Firewatch

If you’re going to do a “Walking Simulator” this game, this game man, is how you do it!

Firewatch is a game that came out of nowhere, appearing on steam like a ghostly apparition, it quickly became insanely popular, having sold an estimate of 169,052 copies within 7 days of its launch. Not bad for something that didn’t have the backing of a full AAA marketing campaign. It’s a bit pointless to ask whether I believe that its a good game as I’ve made my placement clear in the first sentence.

The game is set in the massive wilderness of America’s Shoshone National Forest, a desolate and lonely place that compliments this games themes, the back drop burns with the cartoon-ish flaming color palette that. whilst not visually demanding on your system still looks extremely vibrant and beautiful. The game does a fantastic job of making you feel insignificant in this completely natural world. However the game does not dilute the human element, this is done through fantastic writing and outstanding voice actors for Hank (Rich Sommer) and Deliah (Cissy Jones).

It’s truly this interaction between the two characters that compelled me to continue my journey, through this wilderness as I started to put pieces together to make sense of the events that were evolving around me, the dialogue is quirky and intuitive quickly giving us a measure of the characters. It’s not what is said however that makes this game so beautifully bitter sweet, it’s the half sentences, what’s alluded to in silences, rolling meaning within meanings.

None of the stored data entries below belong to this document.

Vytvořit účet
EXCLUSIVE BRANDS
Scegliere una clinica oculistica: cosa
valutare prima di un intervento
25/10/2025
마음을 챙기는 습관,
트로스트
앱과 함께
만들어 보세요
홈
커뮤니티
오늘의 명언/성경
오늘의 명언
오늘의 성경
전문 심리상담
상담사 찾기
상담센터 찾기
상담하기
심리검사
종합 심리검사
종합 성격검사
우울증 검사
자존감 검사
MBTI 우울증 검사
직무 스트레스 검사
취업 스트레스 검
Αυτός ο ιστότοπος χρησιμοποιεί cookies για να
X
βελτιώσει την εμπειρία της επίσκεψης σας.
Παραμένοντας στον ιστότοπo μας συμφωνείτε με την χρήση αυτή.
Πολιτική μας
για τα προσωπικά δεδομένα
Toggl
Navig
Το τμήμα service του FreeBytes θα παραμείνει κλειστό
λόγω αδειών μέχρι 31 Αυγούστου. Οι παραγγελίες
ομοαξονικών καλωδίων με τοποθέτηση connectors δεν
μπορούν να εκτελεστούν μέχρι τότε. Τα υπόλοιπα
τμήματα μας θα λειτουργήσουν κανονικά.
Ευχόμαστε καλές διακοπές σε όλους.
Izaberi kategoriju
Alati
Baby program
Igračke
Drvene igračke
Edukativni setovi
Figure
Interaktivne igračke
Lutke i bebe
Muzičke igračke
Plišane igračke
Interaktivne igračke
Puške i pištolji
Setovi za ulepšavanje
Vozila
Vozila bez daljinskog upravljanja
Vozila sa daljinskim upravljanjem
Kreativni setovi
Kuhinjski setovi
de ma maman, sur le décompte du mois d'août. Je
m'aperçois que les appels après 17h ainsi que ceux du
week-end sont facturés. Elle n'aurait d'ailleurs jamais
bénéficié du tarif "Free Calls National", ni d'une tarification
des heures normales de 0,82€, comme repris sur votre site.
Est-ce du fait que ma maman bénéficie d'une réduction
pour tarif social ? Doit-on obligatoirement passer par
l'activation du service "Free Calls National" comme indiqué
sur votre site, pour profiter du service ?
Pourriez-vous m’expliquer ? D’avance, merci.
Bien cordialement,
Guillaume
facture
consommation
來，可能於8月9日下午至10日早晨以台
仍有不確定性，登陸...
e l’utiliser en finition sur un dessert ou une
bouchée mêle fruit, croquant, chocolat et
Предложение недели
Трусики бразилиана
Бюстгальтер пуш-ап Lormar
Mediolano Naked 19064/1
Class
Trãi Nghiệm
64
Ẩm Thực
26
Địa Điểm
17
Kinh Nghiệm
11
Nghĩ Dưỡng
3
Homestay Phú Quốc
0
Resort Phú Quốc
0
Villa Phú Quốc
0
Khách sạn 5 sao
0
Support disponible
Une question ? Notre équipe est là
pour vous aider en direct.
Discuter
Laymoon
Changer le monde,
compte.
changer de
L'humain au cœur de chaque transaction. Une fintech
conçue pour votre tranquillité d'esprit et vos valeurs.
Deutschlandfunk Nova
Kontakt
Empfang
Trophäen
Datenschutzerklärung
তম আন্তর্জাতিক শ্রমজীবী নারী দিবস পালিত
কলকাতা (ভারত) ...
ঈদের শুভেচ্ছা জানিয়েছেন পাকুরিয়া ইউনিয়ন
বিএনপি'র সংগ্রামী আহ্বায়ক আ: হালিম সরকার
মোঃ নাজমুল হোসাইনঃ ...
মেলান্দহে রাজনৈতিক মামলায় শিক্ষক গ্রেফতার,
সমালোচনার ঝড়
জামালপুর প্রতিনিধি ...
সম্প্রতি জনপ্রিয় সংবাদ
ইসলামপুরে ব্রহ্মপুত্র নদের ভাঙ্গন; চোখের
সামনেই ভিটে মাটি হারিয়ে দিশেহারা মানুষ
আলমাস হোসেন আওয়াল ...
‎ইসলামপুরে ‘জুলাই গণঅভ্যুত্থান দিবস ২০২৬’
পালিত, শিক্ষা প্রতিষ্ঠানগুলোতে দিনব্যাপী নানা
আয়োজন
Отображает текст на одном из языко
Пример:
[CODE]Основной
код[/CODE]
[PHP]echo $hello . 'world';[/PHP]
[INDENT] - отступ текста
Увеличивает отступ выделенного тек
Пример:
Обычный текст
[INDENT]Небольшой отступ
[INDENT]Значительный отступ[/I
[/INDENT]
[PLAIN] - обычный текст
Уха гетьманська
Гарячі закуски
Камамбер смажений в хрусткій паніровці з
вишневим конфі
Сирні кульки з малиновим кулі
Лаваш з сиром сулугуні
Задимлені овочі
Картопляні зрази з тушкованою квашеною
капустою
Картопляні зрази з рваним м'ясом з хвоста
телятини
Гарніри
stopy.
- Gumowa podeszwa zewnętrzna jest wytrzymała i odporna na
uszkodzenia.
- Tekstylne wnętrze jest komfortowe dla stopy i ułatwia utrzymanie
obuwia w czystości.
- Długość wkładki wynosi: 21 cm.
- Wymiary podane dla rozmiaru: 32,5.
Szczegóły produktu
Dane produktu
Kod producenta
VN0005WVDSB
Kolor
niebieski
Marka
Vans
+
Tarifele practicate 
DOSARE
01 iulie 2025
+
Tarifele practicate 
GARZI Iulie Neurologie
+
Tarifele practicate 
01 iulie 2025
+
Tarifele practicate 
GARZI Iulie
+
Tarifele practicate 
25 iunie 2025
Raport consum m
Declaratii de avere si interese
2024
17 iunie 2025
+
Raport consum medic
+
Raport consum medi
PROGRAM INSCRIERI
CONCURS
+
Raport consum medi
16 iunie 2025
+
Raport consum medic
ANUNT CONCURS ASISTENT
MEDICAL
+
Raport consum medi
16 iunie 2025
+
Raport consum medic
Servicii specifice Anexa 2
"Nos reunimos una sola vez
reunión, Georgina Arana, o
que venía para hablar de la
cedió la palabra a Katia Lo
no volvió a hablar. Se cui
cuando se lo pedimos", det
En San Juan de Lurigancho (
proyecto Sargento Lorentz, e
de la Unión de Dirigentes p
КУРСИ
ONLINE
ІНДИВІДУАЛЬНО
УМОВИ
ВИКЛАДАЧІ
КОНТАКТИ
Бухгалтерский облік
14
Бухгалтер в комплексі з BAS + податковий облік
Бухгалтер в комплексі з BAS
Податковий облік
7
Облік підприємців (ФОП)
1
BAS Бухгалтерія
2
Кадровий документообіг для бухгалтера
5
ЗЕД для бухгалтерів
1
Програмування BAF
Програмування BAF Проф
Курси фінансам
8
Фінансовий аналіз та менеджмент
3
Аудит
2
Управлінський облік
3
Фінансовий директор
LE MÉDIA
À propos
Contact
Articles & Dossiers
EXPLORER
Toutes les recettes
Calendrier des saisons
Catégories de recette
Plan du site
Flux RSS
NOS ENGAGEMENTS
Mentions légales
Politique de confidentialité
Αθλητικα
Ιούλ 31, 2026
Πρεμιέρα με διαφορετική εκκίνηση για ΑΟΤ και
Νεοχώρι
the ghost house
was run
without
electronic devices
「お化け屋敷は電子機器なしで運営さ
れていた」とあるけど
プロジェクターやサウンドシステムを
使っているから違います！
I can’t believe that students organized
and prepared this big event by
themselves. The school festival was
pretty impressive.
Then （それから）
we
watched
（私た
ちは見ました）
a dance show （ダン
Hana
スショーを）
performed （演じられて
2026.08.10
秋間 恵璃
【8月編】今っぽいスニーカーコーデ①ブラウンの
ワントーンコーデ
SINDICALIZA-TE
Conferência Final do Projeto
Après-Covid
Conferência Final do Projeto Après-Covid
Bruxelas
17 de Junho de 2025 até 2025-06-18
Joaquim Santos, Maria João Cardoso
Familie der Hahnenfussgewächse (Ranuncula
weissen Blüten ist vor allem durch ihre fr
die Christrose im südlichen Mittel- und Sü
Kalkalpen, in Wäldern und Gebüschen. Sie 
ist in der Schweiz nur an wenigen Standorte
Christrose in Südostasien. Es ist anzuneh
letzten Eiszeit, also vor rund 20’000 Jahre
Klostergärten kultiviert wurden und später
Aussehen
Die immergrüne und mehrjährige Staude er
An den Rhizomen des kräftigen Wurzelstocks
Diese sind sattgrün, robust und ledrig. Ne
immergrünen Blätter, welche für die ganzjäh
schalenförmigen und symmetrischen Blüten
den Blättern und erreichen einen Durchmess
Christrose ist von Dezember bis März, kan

As I said before you begin this story as Henry. You gain a picture of his backstory through a little multiple choice introduction. To begin with it’s a simple affair, deadbeat boy meets intelligent and beautiful, a love story that could be fitted to any 2 pence pop-punk song. The swelling crescendo of joy however quickly breaks which leads to Henry escaping. This is where we get involved, taking control of Henry as he unpacks his truck for his placement as an officer of the Firewatch.

Throughout Henry’s journey the game does a beautiful job  of not defining in any certain terms what we’re doing. I’m not saying that there aren’t objectives, markers (Done beautifully on a handheld map) and the like, there are it’s just the story coats itself in smoke and mirrors. Are you being stalked by a killer? Are the government performing experiments in a secret facility? Or are you simply going insane from the isolation?

The only downside, in some peoples opinion, is the games abrupt ending. This cut off left a lot of people feeling unfulfilled after becoming so enthralled with the characters and the story. Whilst I can totally understand were these people are coming from, for me I believe that it totally depends on your journey, mentality to the events that are happening around you, and even as far down as to what type of person you are.Different people will take away different things and is a beautiful thing.

In the words of Smash Mouth: My worlds on fire, how about yours? That’s the way I like it and i’ll never get bored.